Selected text:
★ ★ ★

Problem Definition
The objective is to select a team of at most k engineers from a pool of n candidates to maximize the team's performance metric. This metric is defined as the sum of the selected engineers' speeds multiplied by the minimum efficiency value among them. Given arrays representing the speed and efficiency of each engineer, the task is to compute the maximum possible performance value, returned modulo $10^9 + 7$.
Greedy Strategy with Priority Queue
A brute-force approach is infeasible due to the constraints. The optimal solution utilizes a greedy algorithm combined with a min-heap (priority queue).
The key insight is that for any team, the efficiency is determined by the member with the lowest efficiency. If we iterate through engineers sorted by efficiency in descending order, the current engineer's efficiency acts as a lower bound (the minimum efficiency) for any team formed up to that point. To maximize performance for this efficiency constraint, we must maximize the sum of speeds.

★ ★ ★

Data provided:

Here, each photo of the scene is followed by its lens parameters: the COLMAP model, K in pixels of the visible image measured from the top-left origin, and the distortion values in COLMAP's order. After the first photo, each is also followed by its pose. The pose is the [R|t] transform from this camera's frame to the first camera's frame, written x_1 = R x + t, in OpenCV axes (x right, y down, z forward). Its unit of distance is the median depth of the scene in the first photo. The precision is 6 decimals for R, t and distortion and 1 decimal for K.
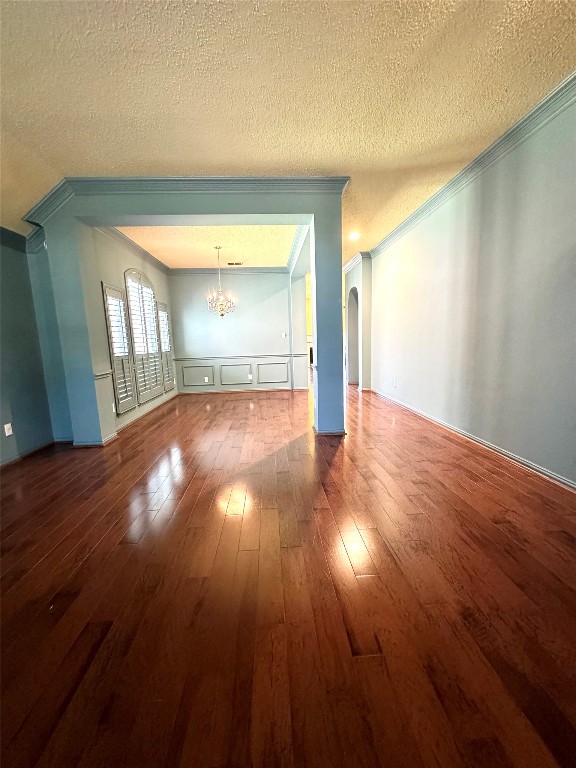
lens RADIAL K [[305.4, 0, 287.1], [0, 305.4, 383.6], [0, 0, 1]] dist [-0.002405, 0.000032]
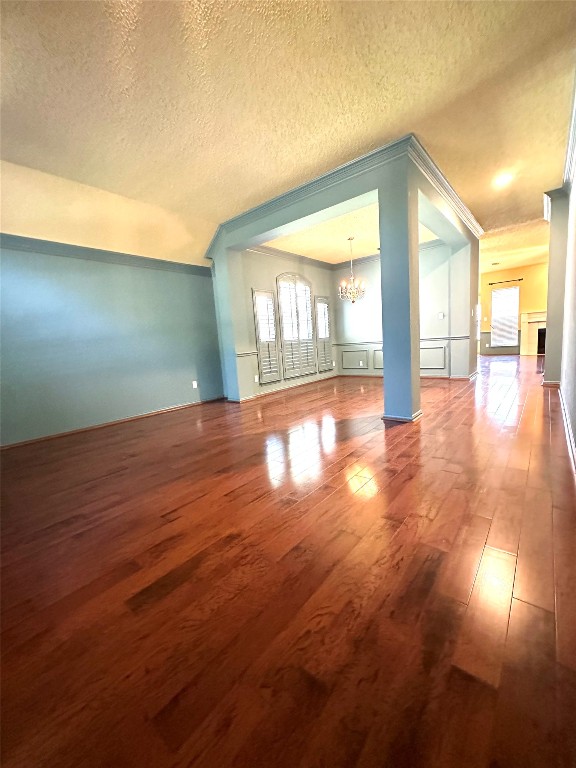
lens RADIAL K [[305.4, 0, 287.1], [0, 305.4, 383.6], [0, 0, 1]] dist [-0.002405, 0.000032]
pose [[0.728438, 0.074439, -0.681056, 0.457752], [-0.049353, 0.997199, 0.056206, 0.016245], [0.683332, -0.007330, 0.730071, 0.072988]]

★ ★ ★

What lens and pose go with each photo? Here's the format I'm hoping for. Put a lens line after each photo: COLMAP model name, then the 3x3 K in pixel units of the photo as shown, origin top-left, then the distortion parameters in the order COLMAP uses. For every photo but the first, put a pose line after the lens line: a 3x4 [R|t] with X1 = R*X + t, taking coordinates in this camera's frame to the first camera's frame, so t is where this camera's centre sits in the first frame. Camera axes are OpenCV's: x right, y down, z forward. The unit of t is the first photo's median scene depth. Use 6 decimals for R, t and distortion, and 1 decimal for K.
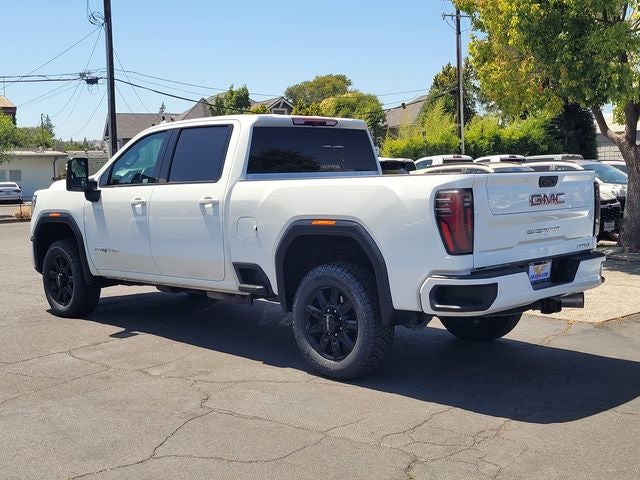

★ ★ ★

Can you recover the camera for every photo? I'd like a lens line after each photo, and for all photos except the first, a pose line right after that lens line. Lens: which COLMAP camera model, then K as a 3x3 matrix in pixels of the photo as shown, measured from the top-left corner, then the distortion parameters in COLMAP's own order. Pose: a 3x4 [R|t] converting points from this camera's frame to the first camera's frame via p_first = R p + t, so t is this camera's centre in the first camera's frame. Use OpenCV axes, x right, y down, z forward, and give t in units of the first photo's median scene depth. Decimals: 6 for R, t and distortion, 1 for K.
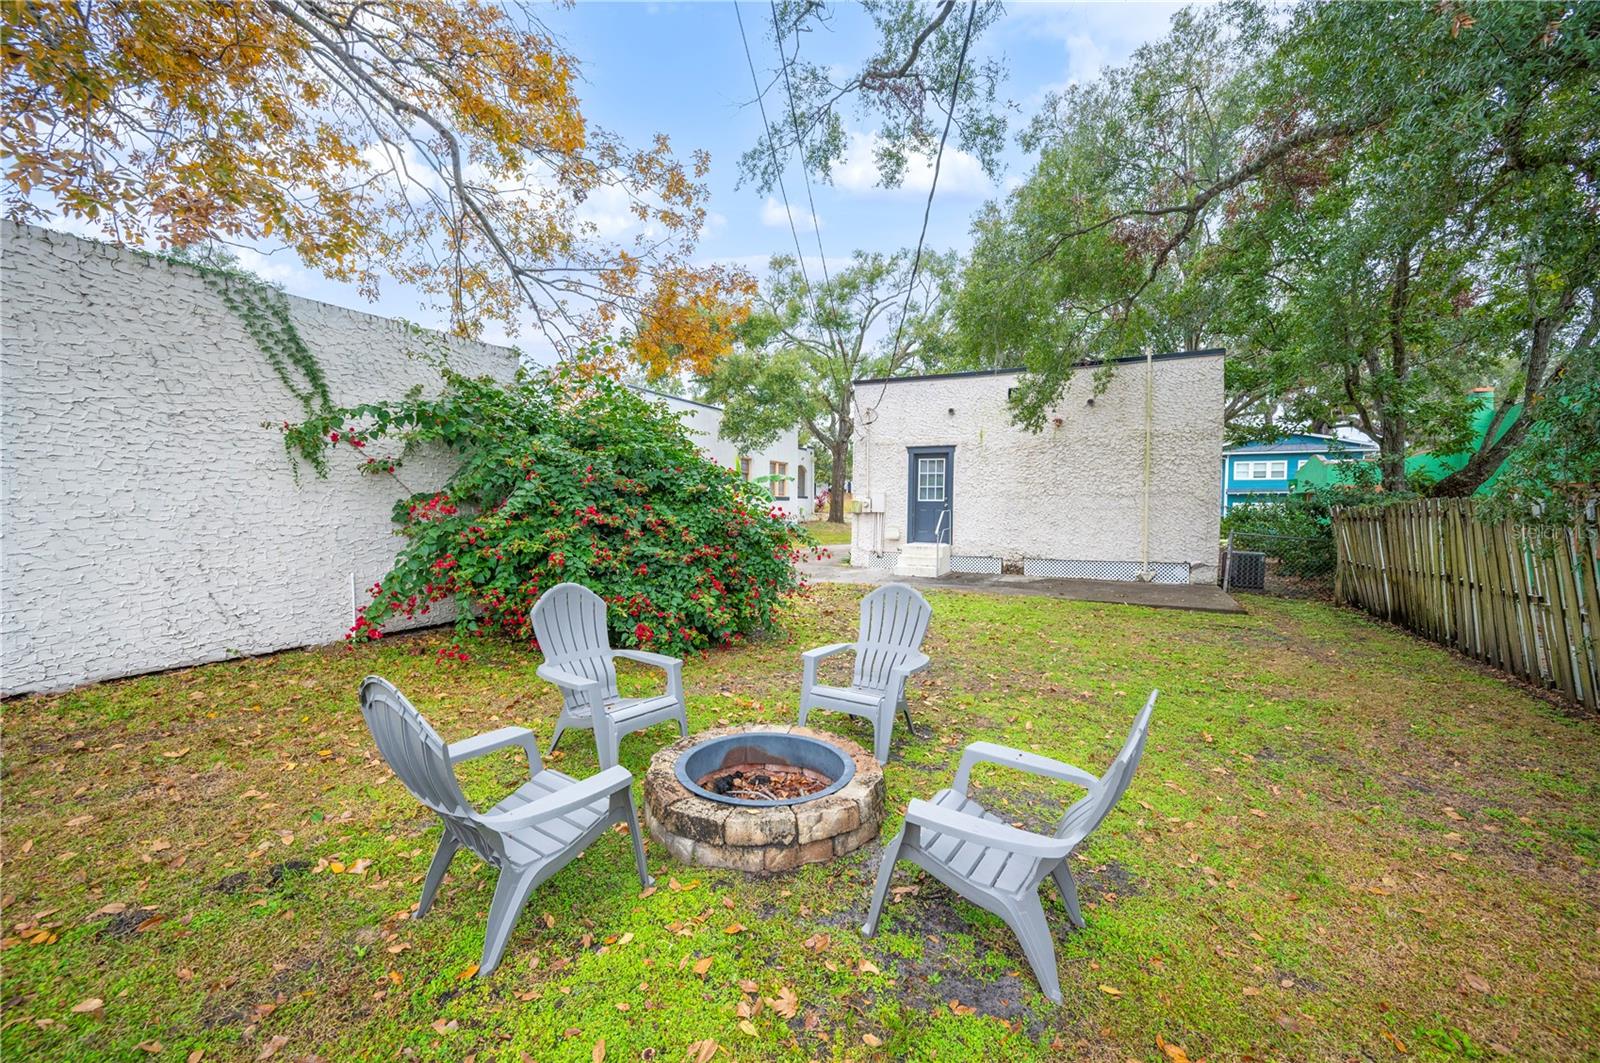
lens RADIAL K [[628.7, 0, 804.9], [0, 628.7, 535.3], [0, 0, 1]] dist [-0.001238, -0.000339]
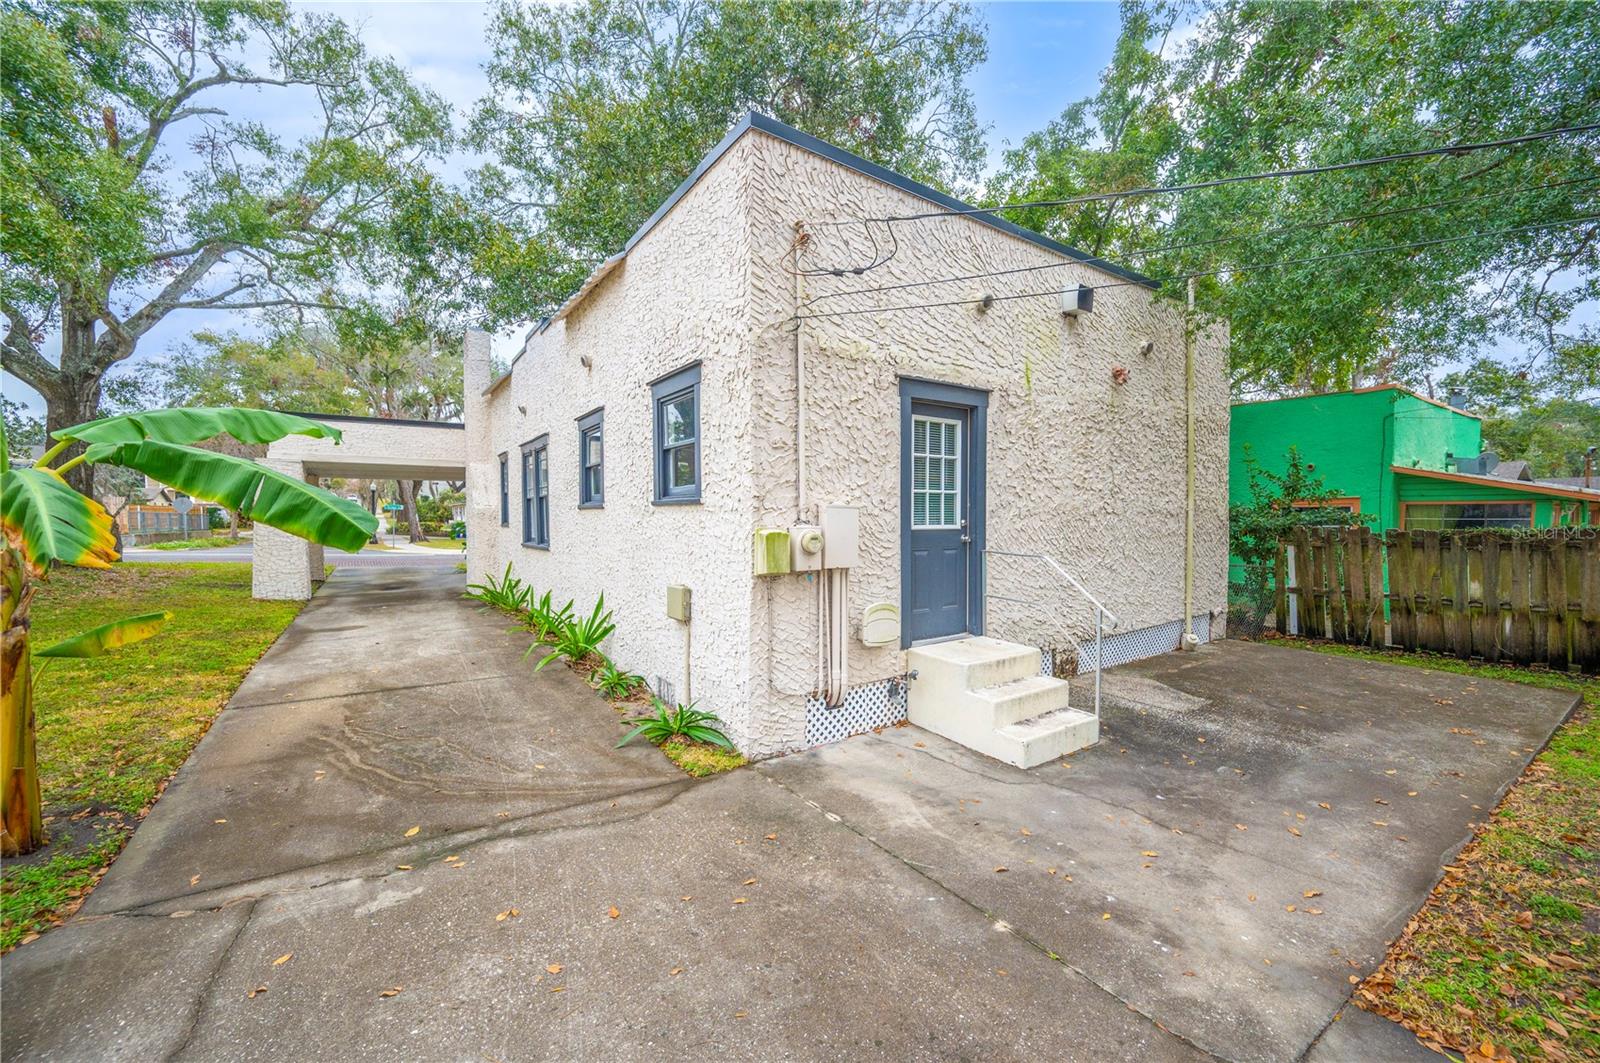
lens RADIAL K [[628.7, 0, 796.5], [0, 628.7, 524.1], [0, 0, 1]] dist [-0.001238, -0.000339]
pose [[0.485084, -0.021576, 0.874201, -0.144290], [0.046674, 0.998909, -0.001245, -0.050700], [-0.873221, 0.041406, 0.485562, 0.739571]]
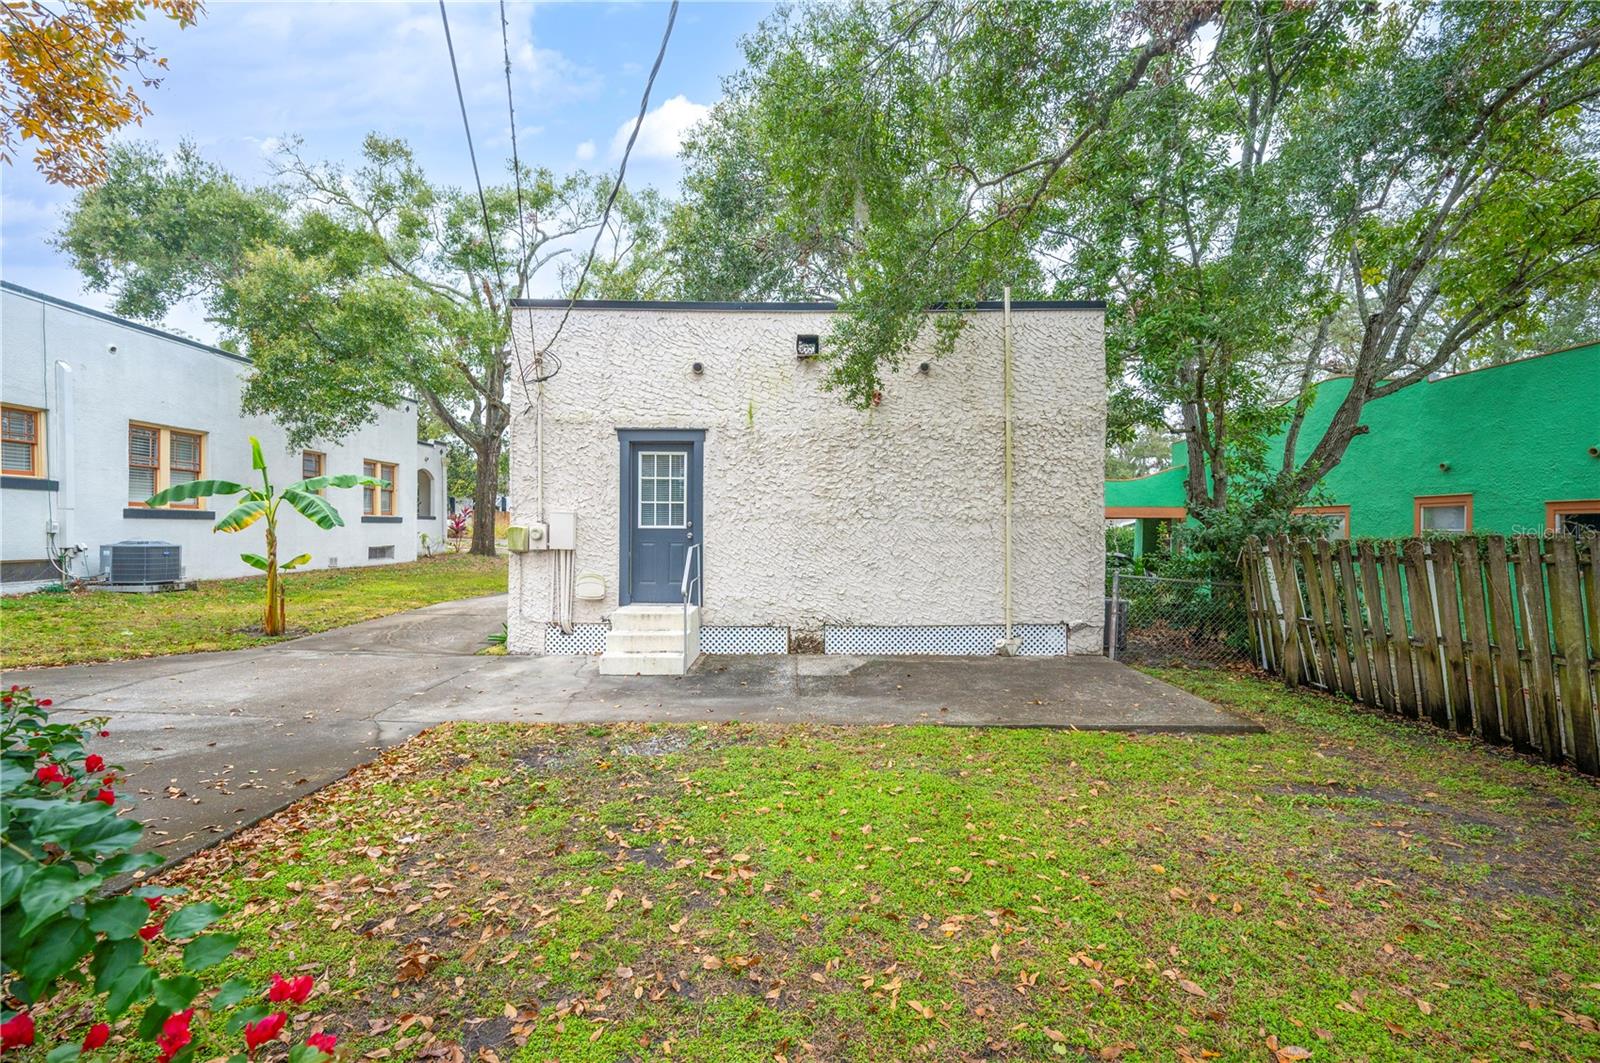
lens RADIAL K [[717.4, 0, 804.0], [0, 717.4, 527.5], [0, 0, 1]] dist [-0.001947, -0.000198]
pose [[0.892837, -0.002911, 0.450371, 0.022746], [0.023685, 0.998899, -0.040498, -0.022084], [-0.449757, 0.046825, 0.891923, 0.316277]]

★ ★ ★

Exercises:
1 – Do the following statements agree with the team performance explanation? For each, answer yes or no and quote the exact words that decide it. (a) The performance metric is the sum of the chosen engineers' speeds multiplied by the highest efficiency among them. (b) The engineers are processed in order of efficiency from lowest to highest. (c) The recommended solution pairs a greedy algorithm with a min-heap.
2 – Carry the explanation of choosing the best engineering team forward from its last sentence.

Answer section:
1 –
(a) No: "multiplied by the minimum efficiency value among them"
(b) No: "sorted by efficiency in descending order"
(c) Yes: "utilizes a greedy algorithm combined with a min-heap (priority queue)"

2 –
The algorithm maintains a running sum of speeds. As we iterate, we add the current engineer's speed to the sum. If the team size exceeds k, we remove the engineer with the lowest speed from the team. A min-heap is the ideal data structure for this, allowing efficient retrieval and removal of the smallest speed value.
Algorithm Steps
- Create an array of objects pairing each engineer's speed and efficiency.
- Sort this array by efficiency in descending order.
- Initialize a min-heap to store speeds and a variable to track the sum of speeds in the current team.
- Iterate through the sorted engineers:
- Add the current speed to the heap and the running sum.
- If the heap size exceeds
k, extract the minimum speed from the heap and subtract it from the sum. - Calculate the current performance:
sum_of_speeds * current_efficiency. - Update the maximum performance found so far.
- Return the maximum performance modulo $10^9 + 7$.
Implementation Details
To handle potentially large numbers that exceed the safe integer limit of standard JavaScript numbers, the implementation below uses BigInt for performance calculations. A custom MinHeap class is implemented to manage the speed values.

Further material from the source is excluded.